Example: compiling an OpenMP C program

You can find the file omp_hello.c in the exercises directory, in the subdirectory “simple”. Or you can download it here: omp_hello.c.

In this example we compile the OpenMP C program omp_hello.c and name the output (executable) omp_hello.

b-an01 [~]$ gcc -fopenmp omp_hello.c -o omp_hello

Note

You can change the number of threads with export OMP_NUM_THREADS=#threads

Hint

Code-along!

Example

Run the binary omp_hello that we got in the previous example. Set the number of threads to 4 and then rerun the binary.

b-an01 [~]$ ./omp_hello 
Thread 0 says: Hello World
Thread 0 reports: the number of threads are 1
b-an01 [~]$ export OMP_NUM_THREADS=4
b-an01 [~]$ ./omp_hello 
Thread 1 says: Hello World
Thread 0 says: Hello World
Thread 0 reports: the number of threads are 4
Thread 3 says: Hello World
Thread 2 says: Hello World
b-an01 [~]$ 

Exercise

Try yourself! Rerun with OMP_NUM_THREADS set to 1, 2, 4, 8.

NOTE: Normally you are not supposed to run anything on the command line, but these are very short and light-weight programs.

Exercise

You could try with a different toolchain (or version). Remember to unload/purge, load the new toolchain, compile the program again, and then run.

Compiling with Intel

Language Compiler name MPI
Fortran77 ifort mpiifort
Fortran90 ifort mpiifort
Fortran95 ifort N/A
C icc mpiicc
C++ icpc mpiicc

In order to access the MPI compilers, load a compiler toolchain which contains an MPI library.

Example: compiling a C program

We are again compiling the hello.c program from before. This time we name the executable hello_intel to not overwrite the previously created executable.

b-an01 [~]$ icc hello.c -o hello 

Flags

Note

List of commonly used flags:

  • -fast This option maximizes speed across the entire program.
  • -g Produce symbolic debug information in an object file. The -g option changes the default optimization from -O2 to -O0. It is often a good idea to add -traceback also, so the compiler generates extra information in the object file to provide source file traceback information.

Task brief:
Answer these questions from the compiling guide:
(a) Which flag does the gcc command use to compile omp_hello.c?
(b) What number of threads does the program report after OMP_NUM_THREADS is set to 4?
(c) What compiler name does the Intel table list for C++?
Use only the compiling guide above to answer.

Dataset extract:
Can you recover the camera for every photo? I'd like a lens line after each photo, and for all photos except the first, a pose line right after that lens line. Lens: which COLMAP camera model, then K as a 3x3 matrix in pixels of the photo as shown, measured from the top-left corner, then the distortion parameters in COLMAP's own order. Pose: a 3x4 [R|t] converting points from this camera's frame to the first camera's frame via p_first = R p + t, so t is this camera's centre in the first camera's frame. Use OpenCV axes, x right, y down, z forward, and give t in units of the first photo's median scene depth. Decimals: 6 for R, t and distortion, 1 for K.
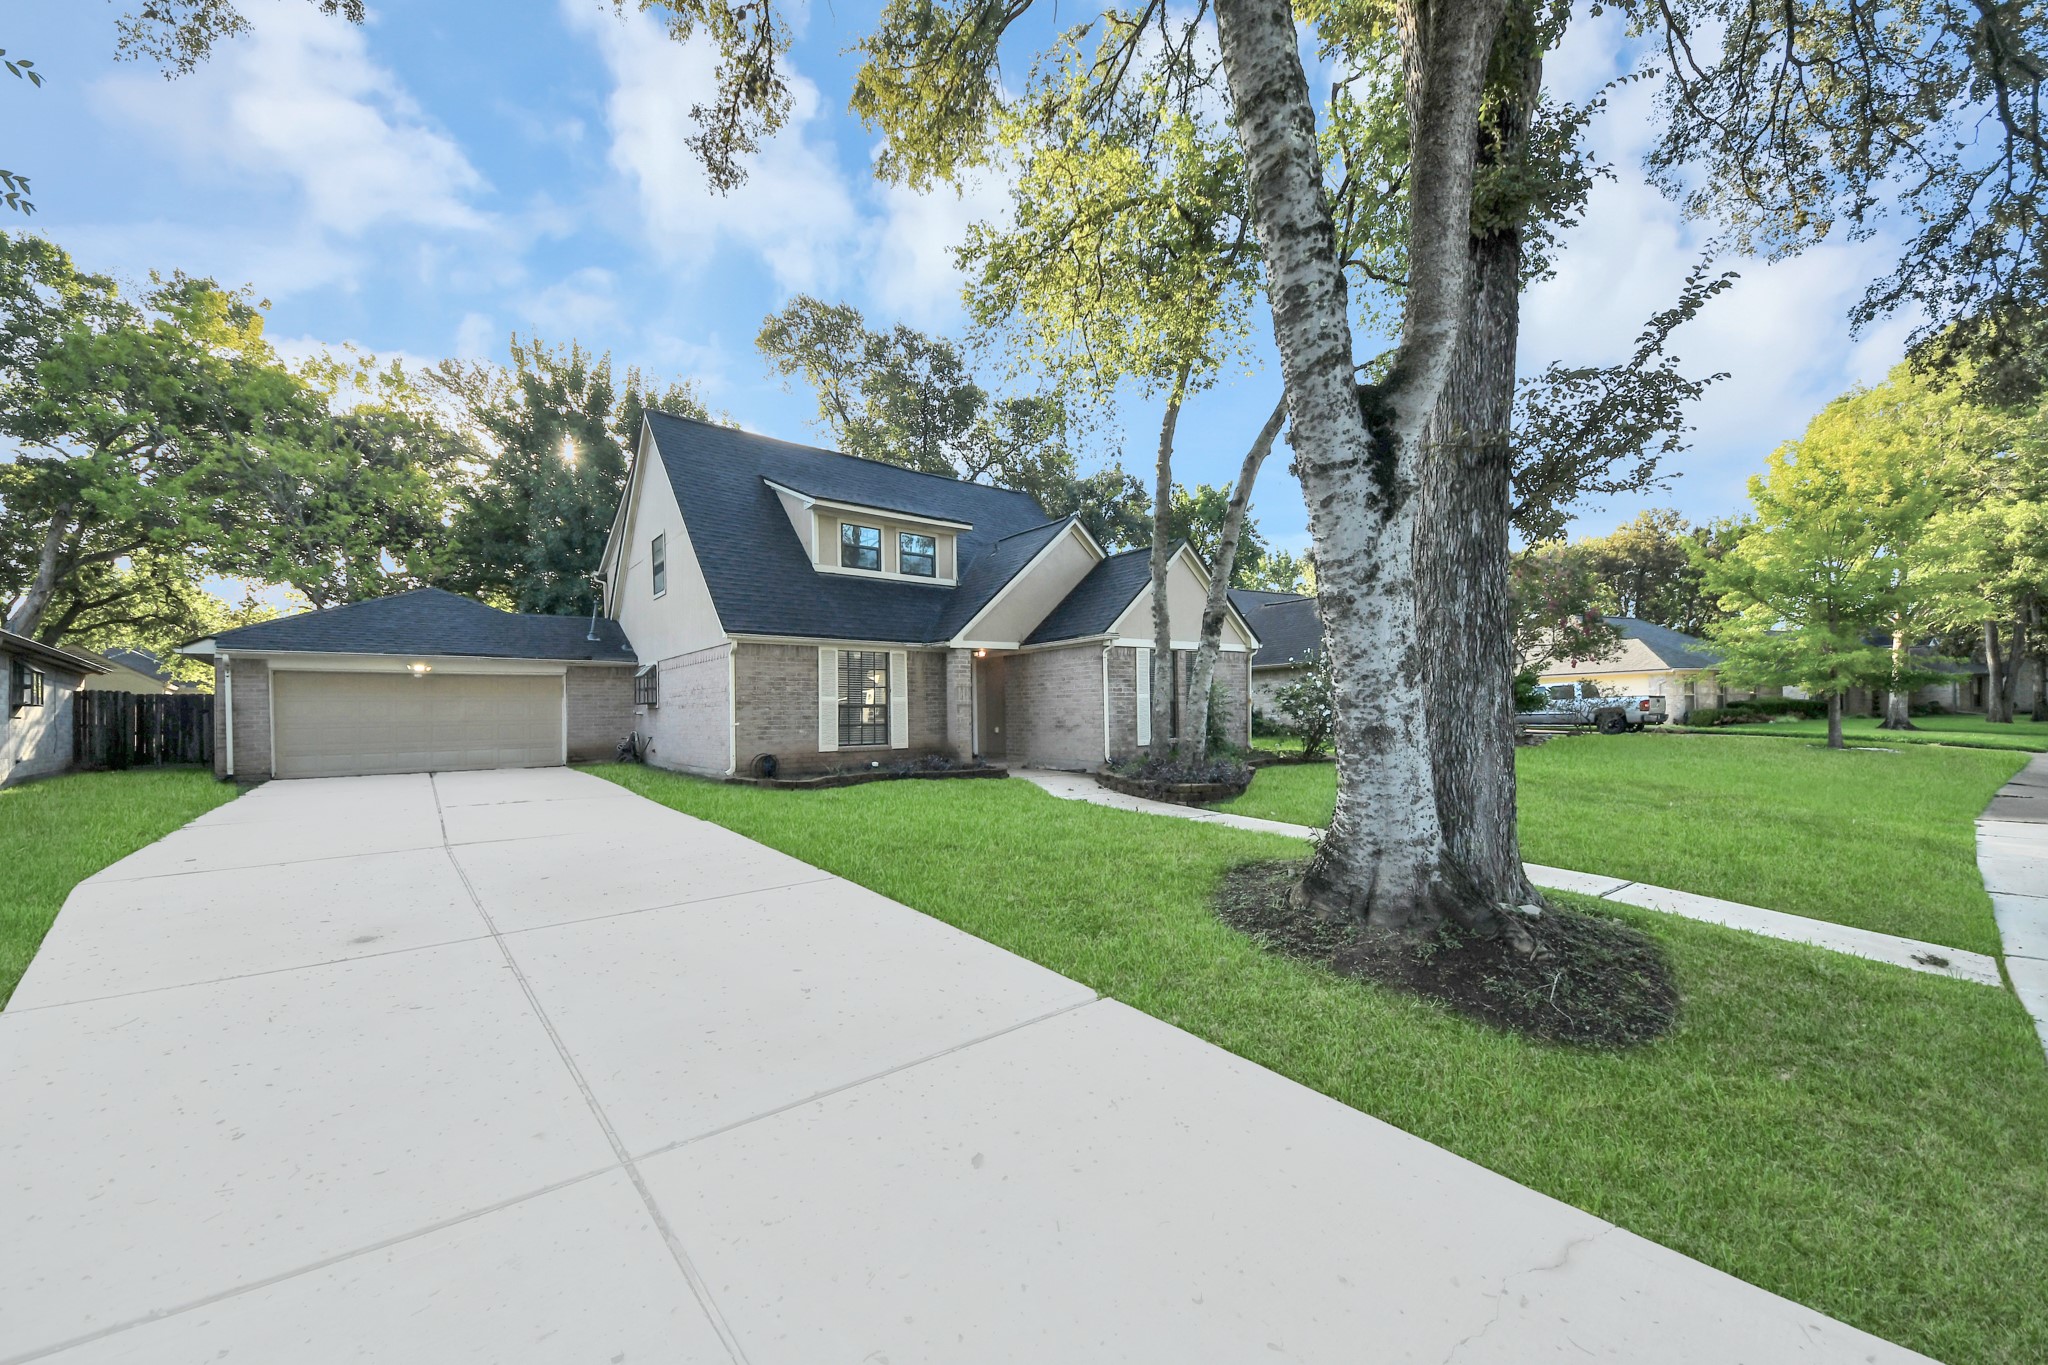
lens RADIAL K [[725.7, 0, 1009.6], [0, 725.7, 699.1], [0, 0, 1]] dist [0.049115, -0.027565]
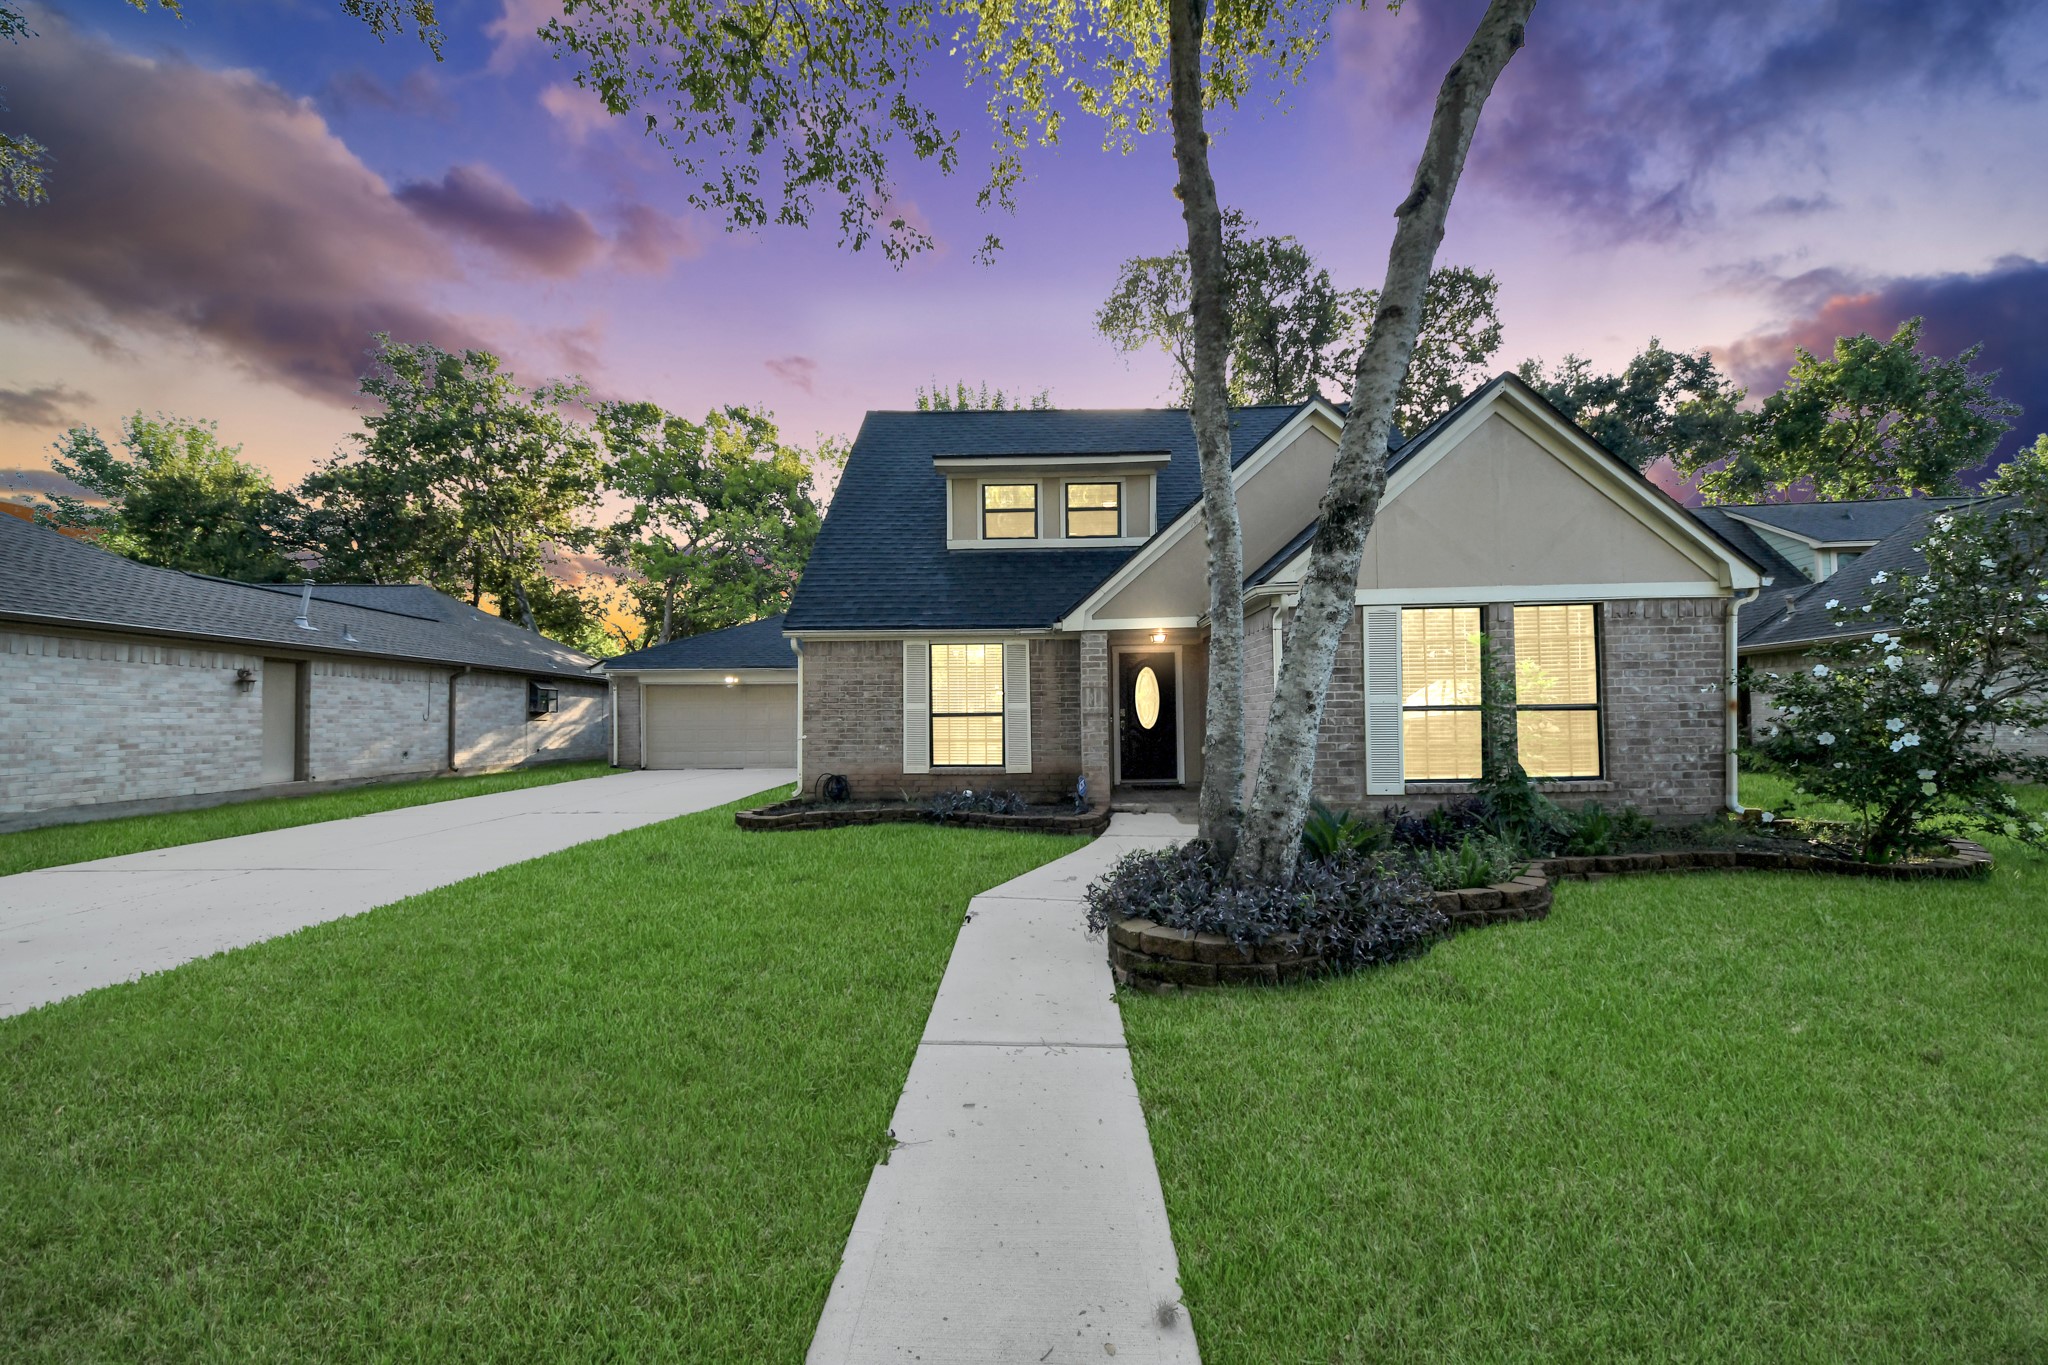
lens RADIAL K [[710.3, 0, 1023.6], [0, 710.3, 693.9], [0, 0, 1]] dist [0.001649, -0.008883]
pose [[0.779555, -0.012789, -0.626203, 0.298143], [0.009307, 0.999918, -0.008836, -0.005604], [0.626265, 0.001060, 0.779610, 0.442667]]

Result for this exercise:
(a) -fopenmp
(b) 4
(c) icpc